# SharePoint Scheduled/In-Browser Data Refresh: "Call to Excel Services returned an error."



## evandam (Mar 31, 2015)

Hi all,

I am trying to setup a scheduled data refresh for a PowerPivot workbook in a SharePoint 2013 site. My model has three data sources: two SharePoint lists (as data feeds), and one SQL server connection, but I am only interested in updating the lists.
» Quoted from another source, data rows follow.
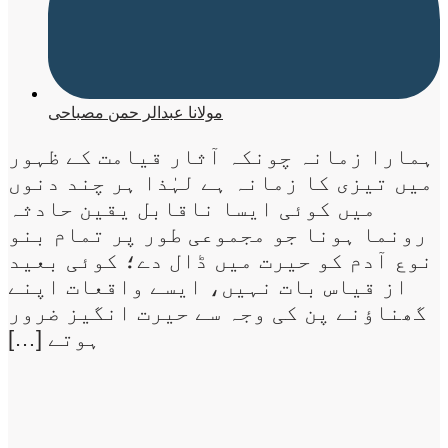
مولانا عبدالر حمن مصباحی
ہمارا زمانہ چونکہ آثار قیامت کے ظہور
میں تیزی کا زمانہ ہے لہٰذا ہر چند دنوں
میں کوئی ایسا ناقابل یقین حادثہ
رونما ہونا جو مجموعی طور پر تمام بنو
نوع آدم کو حیرت میں ڈال دے؛ کوئی بعید
از قیاس بات نہیں، ایسے واقعات اپنے
گھناؤنے پن کی وجہ سے حیرت انگیز ضرور
ہوتے […]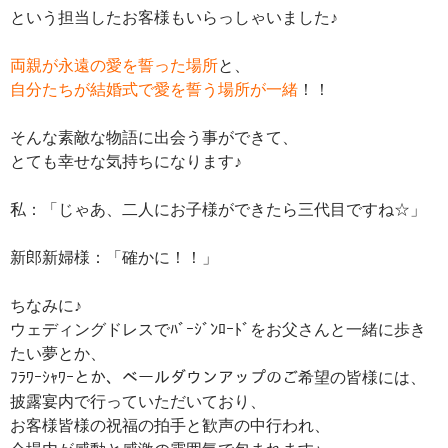
という担当したお客様もいらっしゃいました♪
両親が永遠の愛を誓った場所
と、
自分たちが結婚式で愛を誓う場所が一緒
！！
そんな素敵な物語に出会う事ができて、
とても幸せな気持ちになります♪
私：「じゃあ、二人にお子様ができたら三代目ですね☆」
新郎新婦様：「確かに！！」
ちなみに♪
ウェディングドレスでﾊﾞｰｼﾞﾝﾛｰﾄﾞをお父さんと一緒に歩き
たい夢とか、
ﾌﾗﾜｰｼｬﾜｰとか、ベールダウンアップのご希望の皆様には、
披露宴内で行っていただいており、
お客様皆様の祝福の拍手と歓声の中行われ、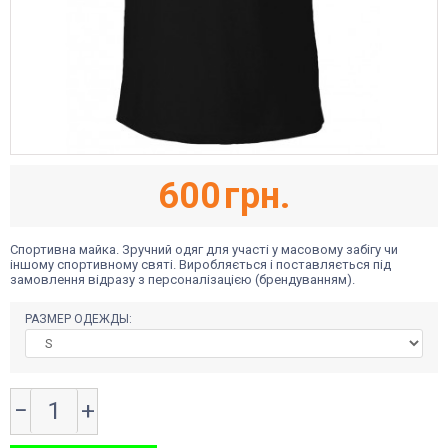
600
грн.
Спортивна майка. Зручний одяг для участі у масовому забігу чи
іншому спортивному святі. Виробляється і поставляється під
замовлення відразу з персоналізацією (брендуванням).
РАЗМЕР ОДЕЖДЫ:
−
+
When I attempt to do a data refresh, either scheduled or in Excel Web Access, I get the following error message:

We were unable to refresh one or more data connections in this workbook. 
The following connections failed to refresh: 

DataFeed ...
DataFeed ...
SqlServer ...

Is there something I am missing to enable this, or does anyone have some insight as to why this may be occurring?

Thank you in advance!


----------



## scottsen (Apr 1, 2015)

Ugh.  Assuming they are successfully refreshing locally, I think you are into "slog through the ULS land".  and if that means nothing to you, I am hoping you have a sharepoint admin where it does have meaning


----------



## evandam (Apr 1, 2015)

Yep, that's beyond me alright. Now it's just a matter of finding who the admin is and getting a response, which may be an entirely different challenge. Thanks for the quick reply, I'll post back if/when I have a solution!


----------



## scottsen (Apr 1, 2015)

Typical would be credentials.  The account running the refresh on sharepoint... doesn't have access to the underlying data sources.


----------



## cmcreynolds (Jul 9, 2015)

Has this issue been fixed by Microsoft, yet? I was so excited to get documents onto SharePoint, but because they pull data from external sources (i.e. SalesForce) - only I can access them and get the data refreshed.


----------